Bersama-sama, ini menunjukkan bahwa kohort pemegang Chainlink [LINK] berusia 3 bulan, yang masuk dalam kategori pemegang jangka pendek, secara agresif menjual token Chainlink selama tiga minggu terakhir.
Sementara itu, Sirkulasi Tidak Aktif 180-hari tetap sepi.
Usia Rata-Rata Koin 180-hari juga terus mengalami tren naik yang stabil. Metrik-metrik ini menunjukkan bahwa pemegang jangka panjang yang lebih lama tetap berada di pinggir lapangan atau menambah kepemilikan mereka.
Tidak ada lonjakan dalam sirkulasi tidak aktif kelompok usia ini, yang mengindikasikan gelombang tekanan jual.
Secara keseluruhan, tetap memungkinkan bagi banteng Chainlink untuk pulih dari kemunduran dalam beberapa bulan terakhir.
Namun, ada pandangan yang lebih pesimis yang juga harus dipertimbangkan investor.

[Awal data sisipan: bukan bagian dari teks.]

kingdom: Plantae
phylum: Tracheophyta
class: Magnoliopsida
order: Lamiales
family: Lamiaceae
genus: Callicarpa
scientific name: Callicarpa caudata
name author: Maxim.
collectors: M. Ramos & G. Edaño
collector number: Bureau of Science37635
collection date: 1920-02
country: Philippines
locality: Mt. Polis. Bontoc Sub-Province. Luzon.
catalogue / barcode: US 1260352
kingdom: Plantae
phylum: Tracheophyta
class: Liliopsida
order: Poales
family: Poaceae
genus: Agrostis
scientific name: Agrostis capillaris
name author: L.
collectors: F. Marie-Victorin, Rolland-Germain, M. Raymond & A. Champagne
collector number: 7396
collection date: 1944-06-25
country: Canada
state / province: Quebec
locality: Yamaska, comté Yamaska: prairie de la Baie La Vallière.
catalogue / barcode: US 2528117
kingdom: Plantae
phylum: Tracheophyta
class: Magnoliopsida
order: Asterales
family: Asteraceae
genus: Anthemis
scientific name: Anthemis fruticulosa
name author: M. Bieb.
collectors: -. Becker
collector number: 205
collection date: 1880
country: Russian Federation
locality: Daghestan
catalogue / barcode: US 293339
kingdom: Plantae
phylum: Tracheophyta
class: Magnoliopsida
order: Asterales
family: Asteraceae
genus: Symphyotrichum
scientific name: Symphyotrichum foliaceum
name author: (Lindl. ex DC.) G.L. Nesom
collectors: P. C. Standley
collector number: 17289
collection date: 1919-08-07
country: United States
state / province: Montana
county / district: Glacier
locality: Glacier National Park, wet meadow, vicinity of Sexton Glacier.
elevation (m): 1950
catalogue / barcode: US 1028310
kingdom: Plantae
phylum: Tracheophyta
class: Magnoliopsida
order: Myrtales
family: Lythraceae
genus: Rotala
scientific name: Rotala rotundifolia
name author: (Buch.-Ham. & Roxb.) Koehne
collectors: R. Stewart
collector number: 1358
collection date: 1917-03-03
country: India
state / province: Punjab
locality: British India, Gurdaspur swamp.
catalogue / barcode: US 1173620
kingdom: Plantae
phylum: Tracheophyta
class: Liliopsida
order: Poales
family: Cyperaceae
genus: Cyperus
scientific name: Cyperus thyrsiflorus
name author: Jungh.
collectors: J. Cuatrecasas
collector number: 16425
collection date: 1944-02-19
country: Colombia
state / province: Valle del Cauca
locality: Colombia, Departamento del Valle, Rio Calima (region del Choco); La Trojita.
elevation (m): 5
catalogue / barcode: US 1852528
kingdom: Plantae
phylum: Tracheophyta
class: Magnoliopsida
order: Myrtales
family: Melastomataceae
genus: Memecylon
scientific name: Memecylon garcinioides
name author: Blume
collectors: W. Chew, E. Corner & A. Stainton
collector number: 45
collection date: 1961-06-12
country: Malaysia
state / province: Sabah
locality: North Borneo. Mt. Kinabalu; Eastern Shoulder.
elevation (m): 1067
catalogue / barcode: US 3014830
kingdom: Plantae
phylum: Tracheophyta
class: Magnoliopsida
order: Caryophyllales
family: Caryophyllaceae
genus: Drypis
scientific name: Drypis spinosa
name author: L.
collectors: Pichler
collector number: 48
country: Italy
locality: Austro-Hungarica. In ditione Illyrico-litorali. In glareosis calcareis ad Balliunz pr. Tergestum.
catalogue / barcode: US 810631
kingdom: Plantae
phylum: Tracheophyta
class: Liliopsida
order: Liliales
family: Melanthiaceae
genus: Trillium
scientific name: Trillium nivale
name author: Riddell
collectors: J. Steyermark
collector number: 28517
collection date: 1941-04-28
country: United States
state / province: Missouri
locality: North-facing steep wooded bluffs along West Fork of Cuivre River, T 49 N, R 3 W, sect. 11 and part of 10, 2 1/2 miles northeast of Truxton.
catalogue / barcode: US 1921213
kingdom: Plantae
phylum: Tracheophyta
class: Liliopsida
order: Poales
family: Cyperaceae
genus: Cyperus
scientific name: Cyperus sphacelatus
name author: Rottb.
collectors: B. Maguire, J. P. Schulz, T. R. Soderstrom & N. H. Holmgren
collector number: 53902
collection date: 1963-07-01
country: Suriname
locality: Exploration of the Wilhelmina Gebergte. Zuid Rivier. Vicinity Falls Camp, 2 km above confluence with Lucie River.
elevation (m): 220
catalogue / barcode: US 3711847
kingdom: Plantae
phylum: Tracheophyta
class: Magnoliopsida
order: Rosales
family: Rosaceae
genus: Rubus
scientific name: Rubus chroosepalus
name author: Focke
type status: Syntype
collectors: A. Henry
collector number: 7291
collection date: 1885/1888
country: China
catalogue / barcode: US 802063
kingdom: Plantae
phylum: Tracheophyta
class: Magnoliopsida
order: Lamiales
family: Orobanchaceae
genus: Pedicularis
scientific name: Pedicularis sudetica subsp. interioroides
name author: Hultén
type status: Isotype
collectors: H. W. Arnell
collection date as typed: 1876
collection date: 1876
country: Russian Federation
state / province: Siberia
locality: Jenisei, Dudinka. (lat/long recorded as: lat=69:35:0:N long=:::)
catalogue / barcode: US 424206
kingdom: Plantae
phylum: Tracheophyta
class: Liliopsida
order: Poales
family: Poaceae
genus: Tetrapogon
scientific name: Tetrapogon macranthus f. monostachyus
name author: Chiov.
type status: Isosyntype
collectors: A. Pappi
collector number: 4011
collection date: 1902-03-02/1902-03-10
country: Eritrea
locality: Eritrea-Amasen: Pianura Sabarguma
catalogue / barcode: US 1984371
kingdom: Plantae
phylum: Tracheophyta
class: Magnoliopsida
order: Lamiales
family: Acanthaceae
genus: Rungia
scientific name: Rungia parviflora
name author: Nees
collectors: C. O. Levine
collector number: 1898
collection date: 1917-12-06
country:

Kapitulasi akhir dari pemegang jangka panjang belum terjadi. Oleh karena itu, tidak perlu terburu-buru untuk membeli - juga memungkinkan bahwa harga LINK harus mengalami satu gelombang impuls bearish lagi.
Ringkasan Akhir
- Rasio akumulasi Chainlink meningkat dalam beberapa minggu terakhir seiring dengan bukti bahwa pemegang jangka panjang menolak untuk menjual kepemilikan mereka.
- Ini bisa menjadi tanda bahwa kapitulasi pemegang LINK akhir belum terjadi, sebuah pemikiran yang menenangkan bagi investor yang sedang merugi.